Microplásticos, poluentes generalizados agora encontrados em quase todos os ambientes, foram detectados nas profundezas dos ossos humanos, levantando sérias preocupações sobre o seu potencial impacto na saúde do esqueleto. Uma ampla revisão de 62 artigos científicos, apoiada por pesquisas da FAPESP e publicada na Osteoporosis International, revela que essas partículas microscópicas de plástico não estão apenas presentes na corrente sanguínea, no cérebro e na placenta, mas também interferem ativamente na função óssea.

Como os microplásticos entram no corpo e chegam aos ossos

A onipresença dos microplásticos torna a exposição inevitável. Eles se desprendem de objetos do cotidiano como cortinas, móveis e roupas, espalhando-se pelo ar ou contaminando água e alimentos. A inalação, ingestão ou contato com a pele permite que essas partículas entrem no corpo. Uma vez dentro, acumulam-se em vários tecidos, incluindo a medula óssea.

Saúde óssea prejudicada: a ciência por trás da ameaça

Estudos indicam que os microplásticos prejudicam a saúde óssea de várias maneiras.
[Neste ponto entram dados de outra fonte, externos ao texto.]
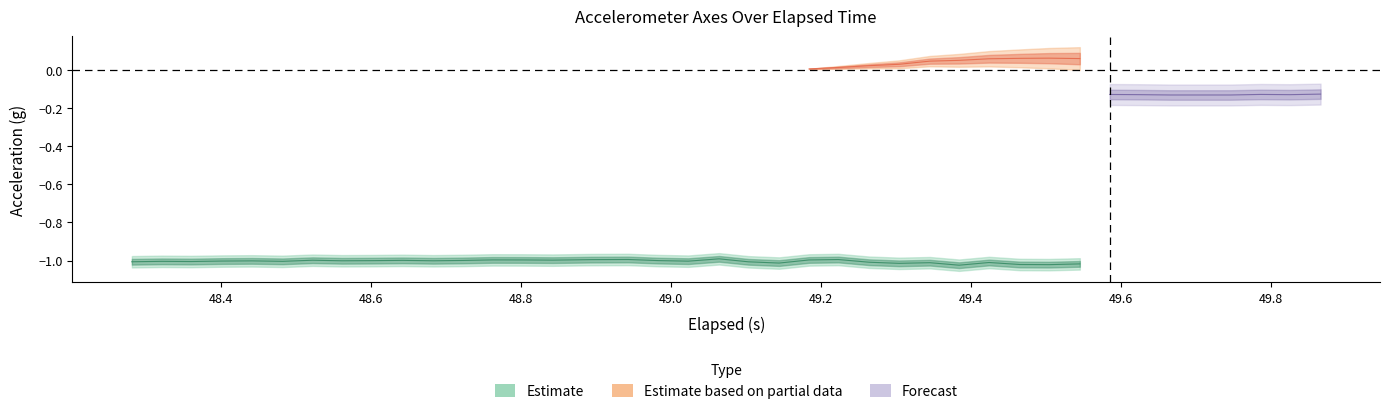

True or false: Y-Axis (g) and X-Axis (g) intersect in this chart.

False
Eles prejudicam a função das células-tronco da medula óssea, promovendo a formação de osteoclastos, células responsáveis ​​pela degradação do tecido ósseo. Esta reabsorção óssea acelerada leva a:

  • Viabilidade celular reduzida: Os microplásticos prejudicam diretamente as células ósseas, enfraquecendo sua capacidade de sobrevivência.
  • Envelhecimento prematuro: As células expostas aos microplásticos envelhecem mais rapidamente, aumentando a fragilidade.
  • Inflamação: A presença de plástico estranho desencadeia respostas inflamatórias que degradam ainda mais o tecido ósseo.
  • Perturbação do crescimento: Em estudos com animais, a exposição a microplásticos interrompeu o crescimento do esqueleto.

A ligação com osteoporose e fraturas

A crescente prevalência global de fraturas relacionadas à osteoporose é uma preocupação crescente de saúde pública. A Fundação Internacional para a Osteoporose (IOF) prevê um aumento de 32% destas fracturas até 2050. Os investigadores suspeitam agora que a exposição aos microplásticos pode ser um factor contribuinte. O potencial destas partículas se acumularem na medula óssea e perturbarem o seu metabolismo é particularmente alarmante.

Pesquisa em andamento e implicações futuras

Os cientistas estão a lançar estudos para confirmar a ligação entre a exposição aos microplásticos e as doenças ósseas metabólicas. Utilizando modelos animais, eles avaliarão o impacto dos microplásticos na resistência do fêmur. Se comprovados, os microplásticos poderão ser identificados como um factor ambiental controlável por detrás do aumento projectado de fracturas ósseas.

“Embora as doenças osteometabólicas sejam relativamente bem compreendidas, existe uma lacuna no nosso conhecimento sobre a influência dos microplásticos no desenvolvimento destas doenças. Portanto, um dos nossos objetivos é gerar evidências que sugiram que os microplásticos podem ser uma potencial causa ambiental controlável.” – Rodrigo Bueno de Oliveira, Laboratório de Estudos Minerais e Ósseos em Nefrologia (LEMON) da FCM-UNICAMP.

Esta pesquisa destaca uma ameaça anteriormente subestimada à saúde do esqueleto. Embora factores de estilo de vida, como o exercício e a dieta, continuem a ser cruciais para a resistência óssea, as evidências emergentes sugerem que a redução da exposição aos microplásticos pode tornar-se cada vez mais importante na prevenção de complicações ósseas no futuro.